» **Problem statement**:
The copy has to match the records word for word and include no pictures.

Records from a dataset

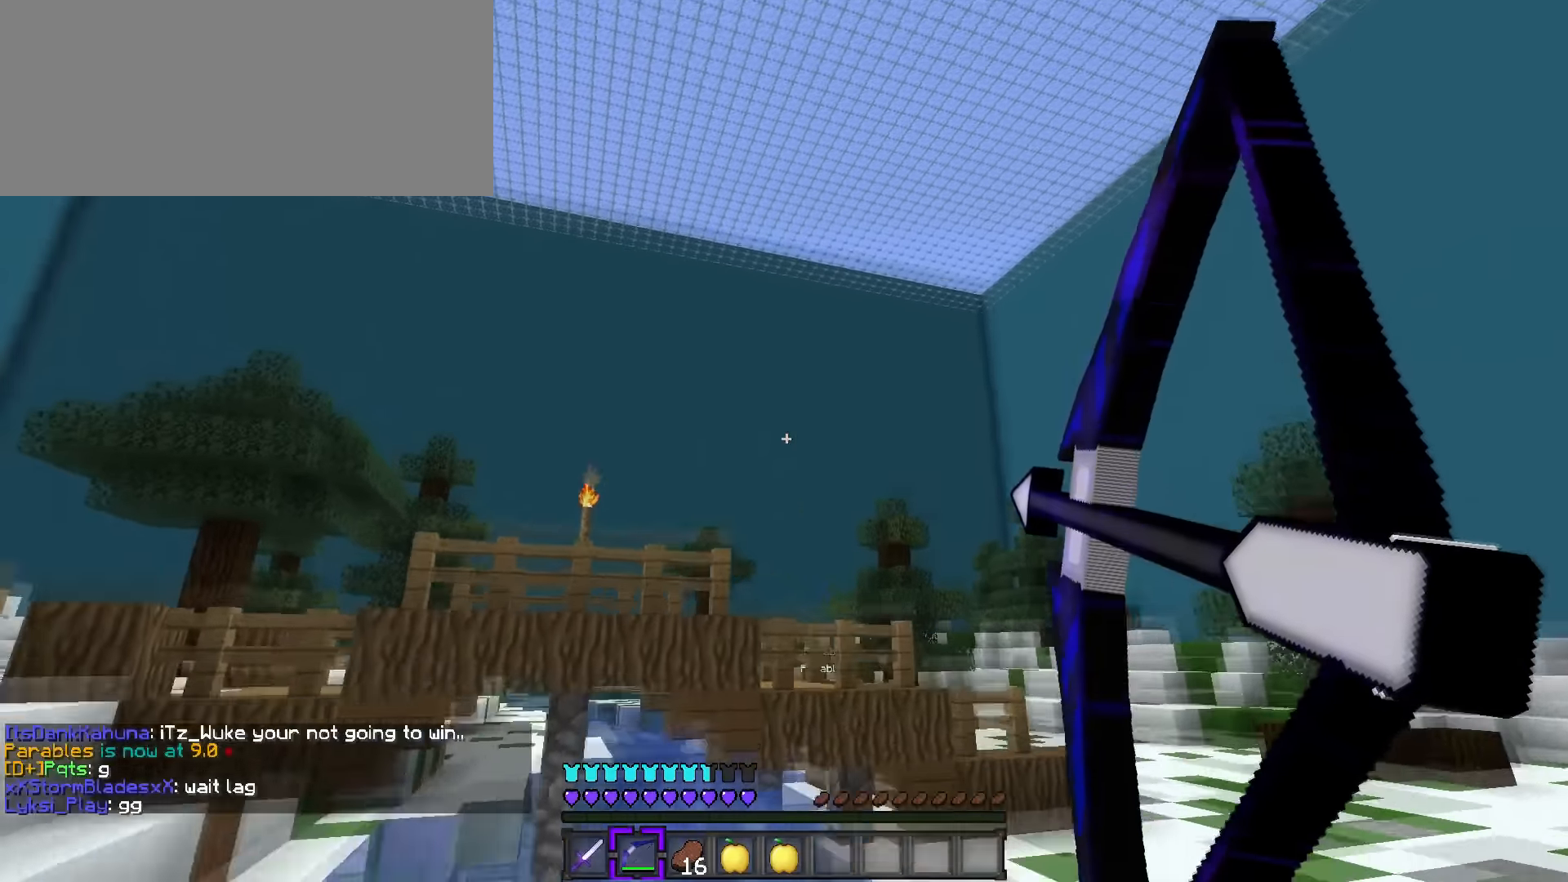
{"keys": ["a", "w"], "events": [[200, "a", "down"], [217, "d", "up"], [234, "q", "up"]]}
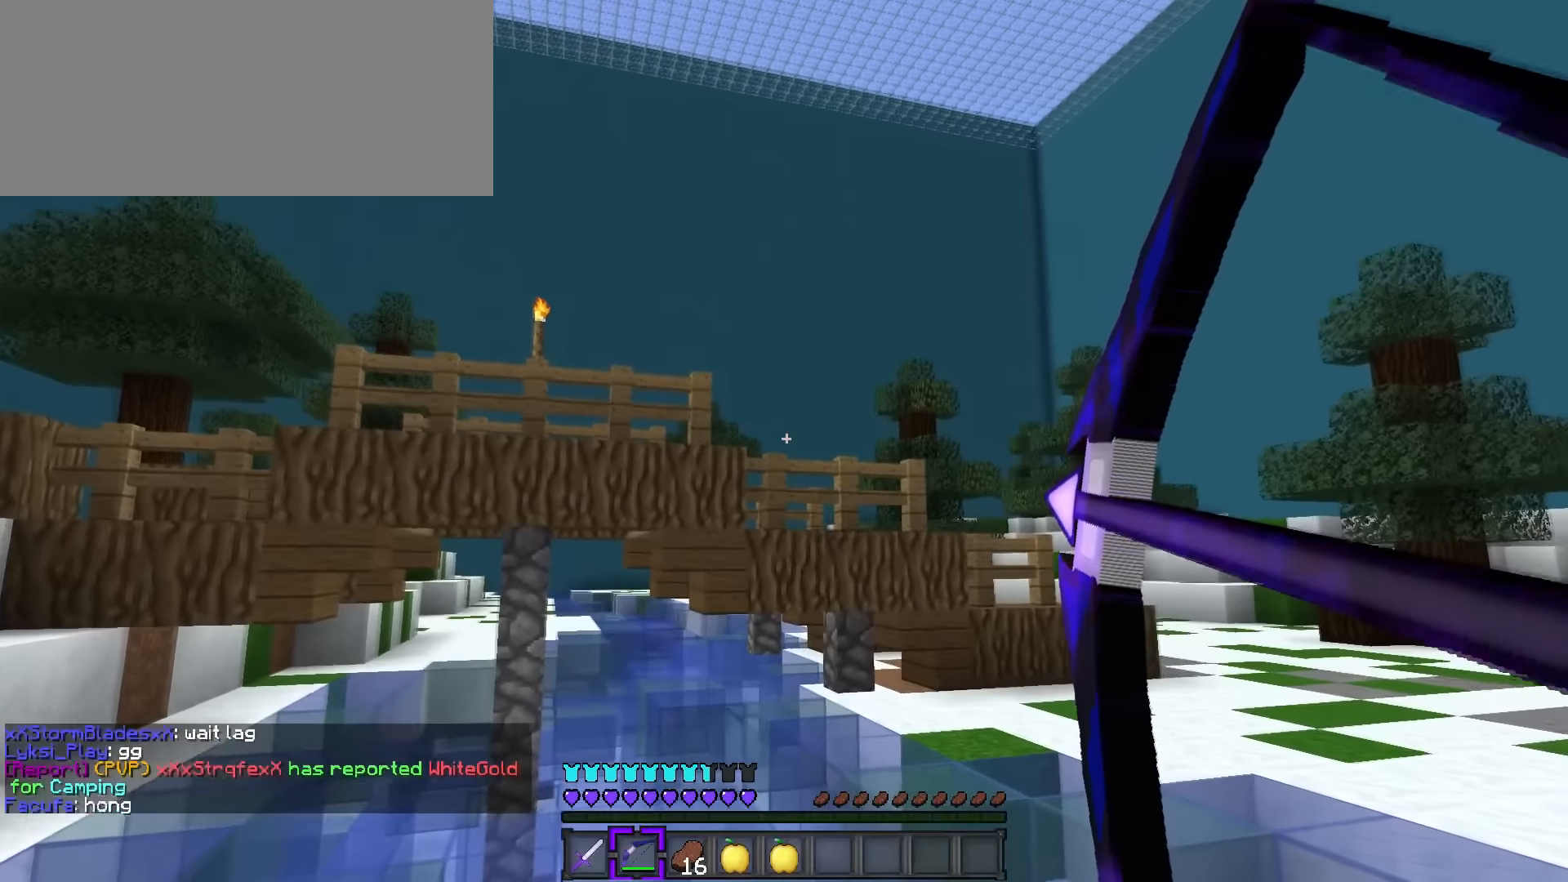
{"keys": ["a", "w"], "events": []}
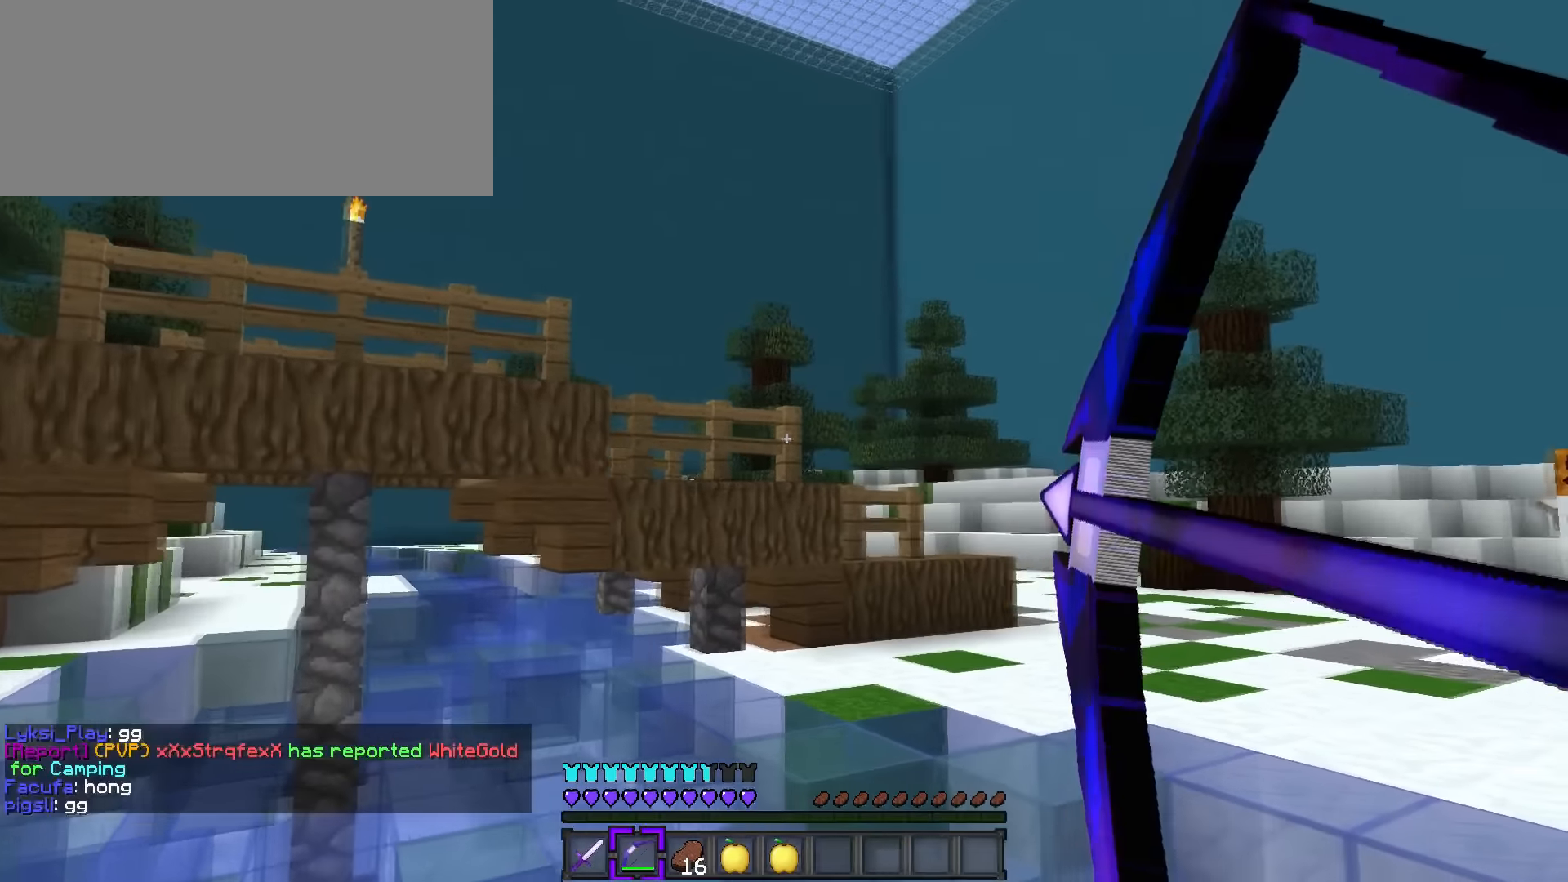
{"keys": ["a"], "events": [[17, "w", "up"], [334, "w", "down"], [451, "w", "up"]]}
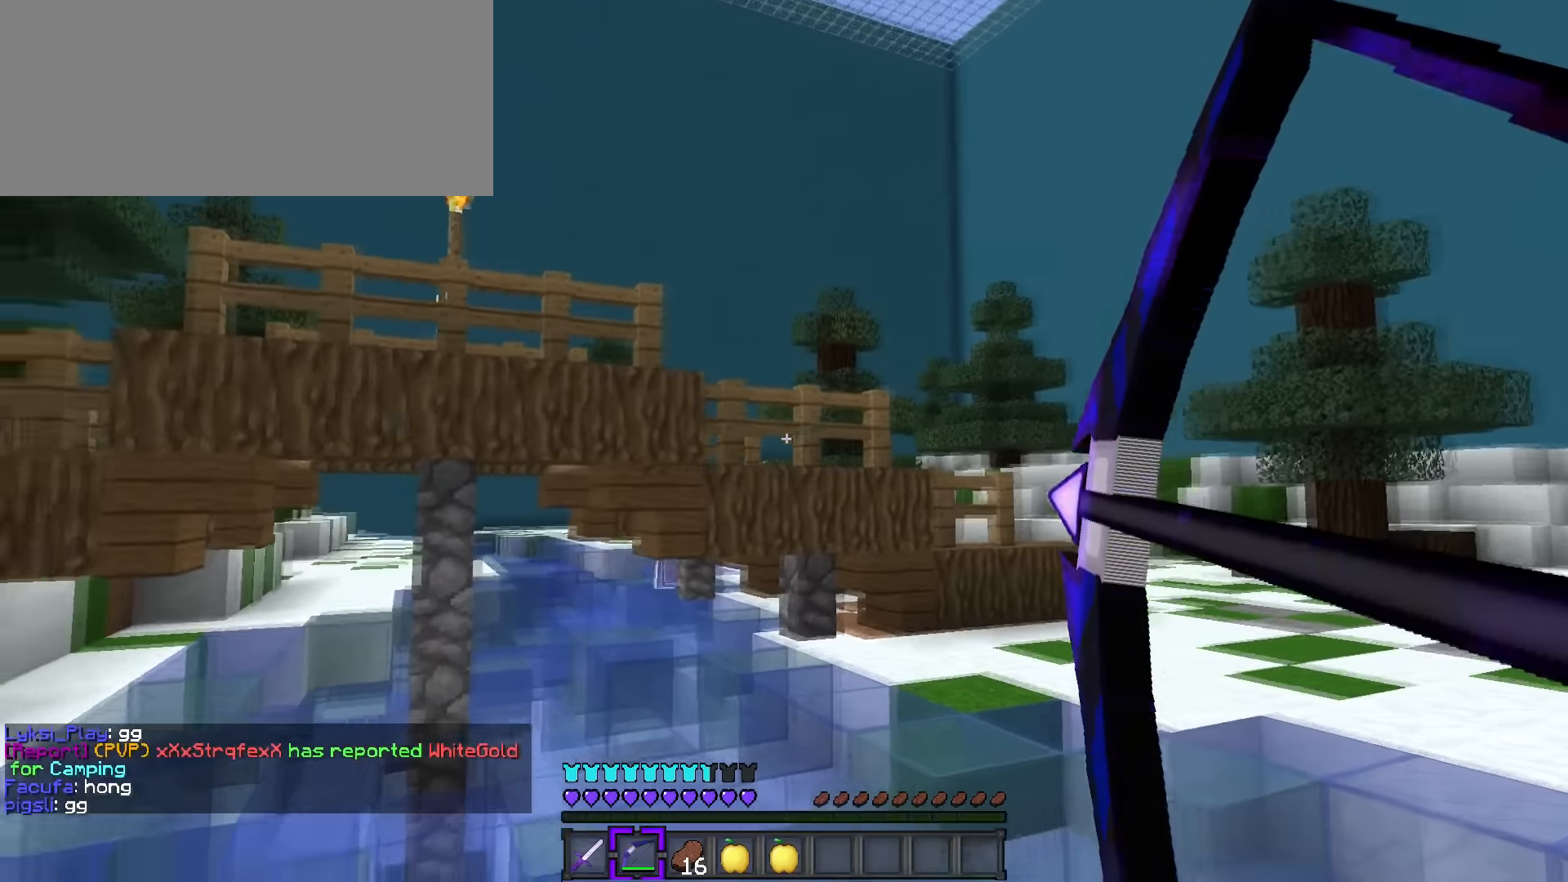
{"keys": ["a"], "events": []}
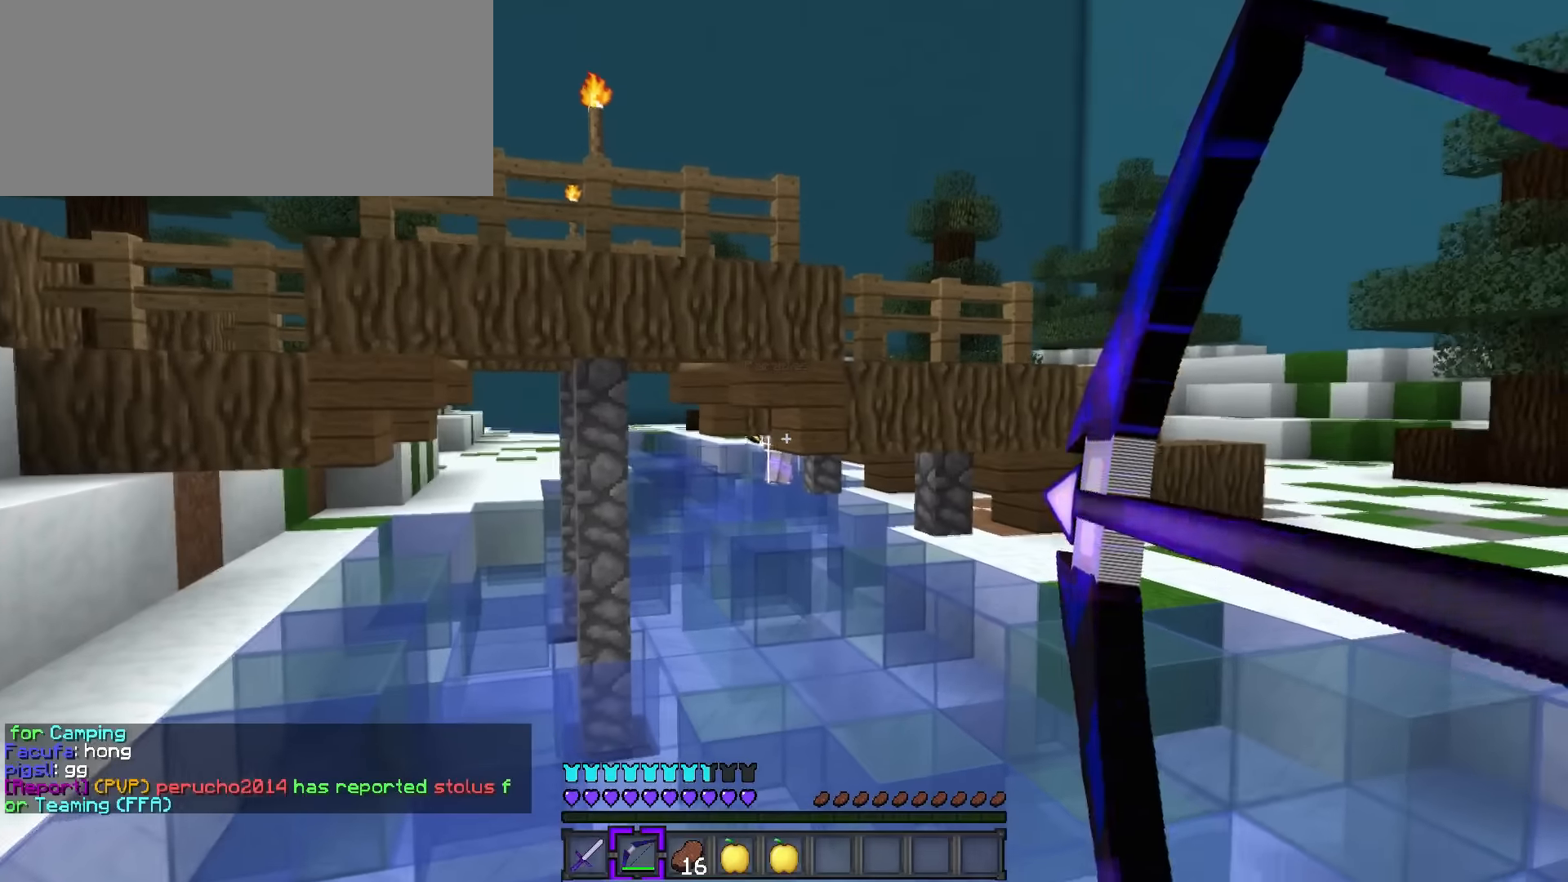
{"keys": ["a"], "events": [[184, "w", "down"], [501, "w", "up"]]}
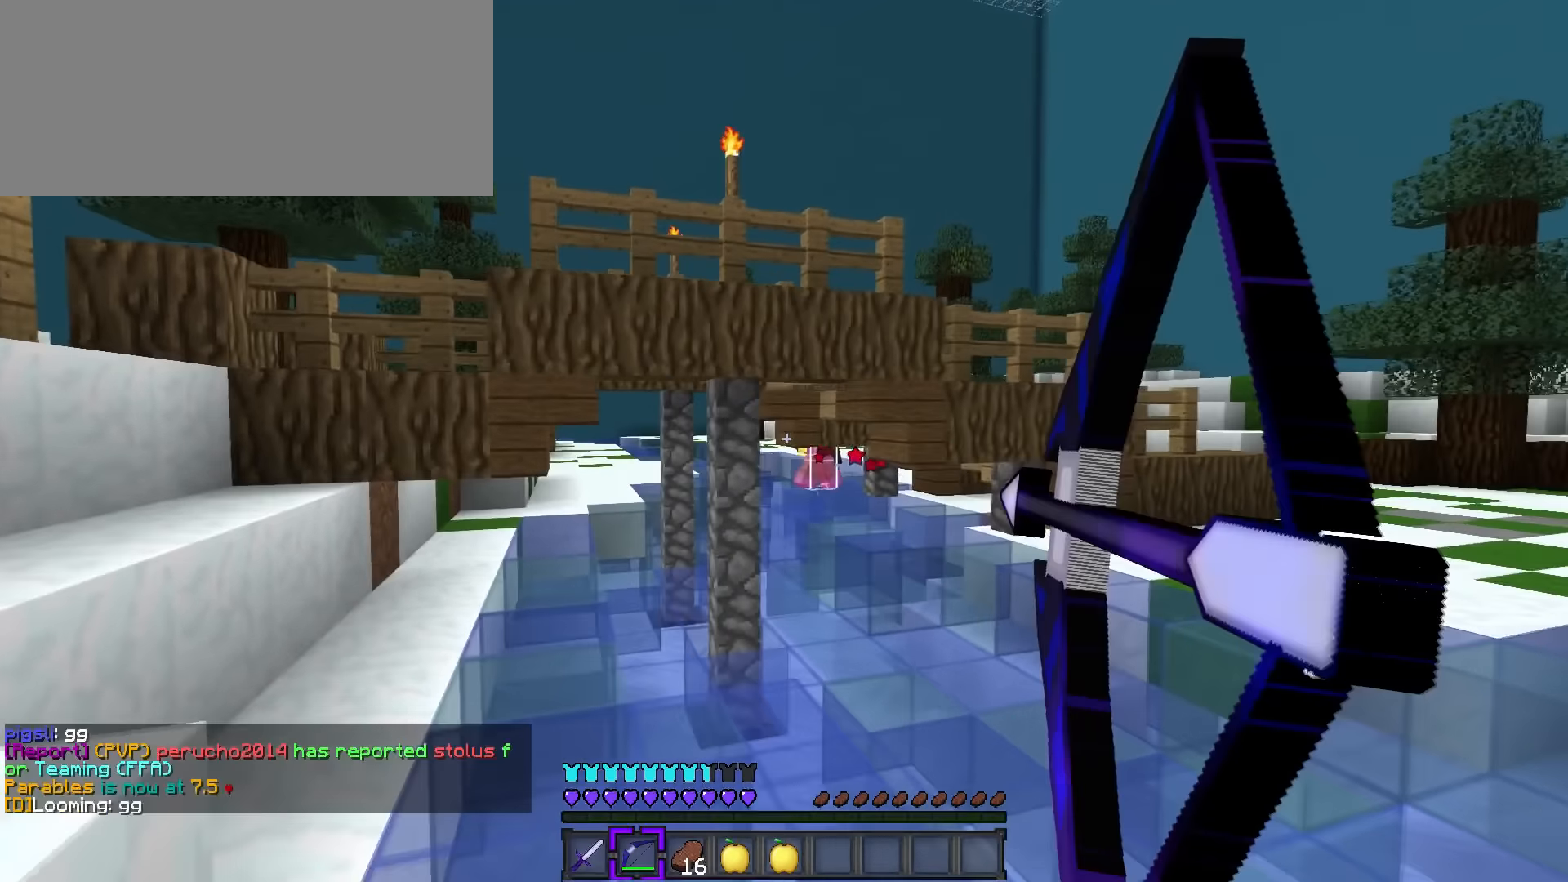
{"keys": ["d", "s"], "events": [[116, "d", "down"], [133, "a", "up"], [216, "s", "down"]]}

» **Solution to this exercise**:
{"keys": ["a", "w"], "events": [[200, "a", "down"], [217, "d", "up"], [234, "q", "up"]]}
{"keys": ["a", "w"], "events": []}
{"keys": ["a"], "events": [[17, "w", "up"], [334, "w", "down"], [451, "w", "up"]]}
{"keys": ["a"], "events": []}
{"keys": ["a"], "events": [[184, "w", "down"], [501, "w", "up"]]}
{"keys": ["d", "s"], "events": [[116, "d", "down"], [133, "a", "up"], [216, "s", "down"]]}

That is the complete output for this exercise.